::: Source material :::

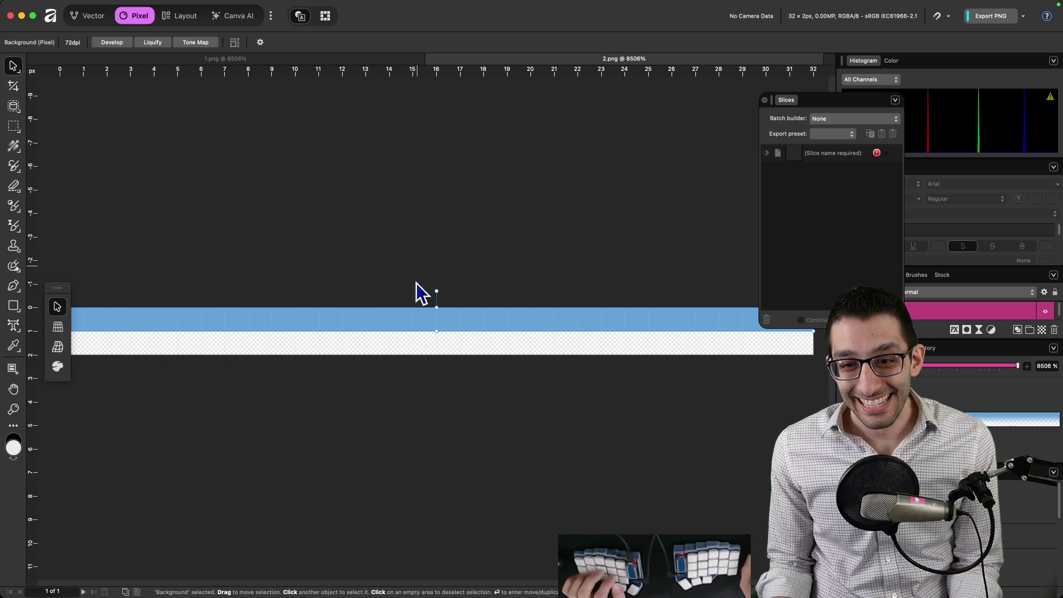
Step: Quick Look through the Medium Bars PNGs in the Life Bars folder
key(super+Tab)
key(super+Up)
key(Down)
key(Down)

:::

What to produce:
Repeat each line of the material exactly, and drop any image it carries.

Expected answer:
Step: Quick Look through the Medium Bars PNGs in the Life Bars folder
key(super+Tab)
key(super+Up)
key(Down)
key(Down)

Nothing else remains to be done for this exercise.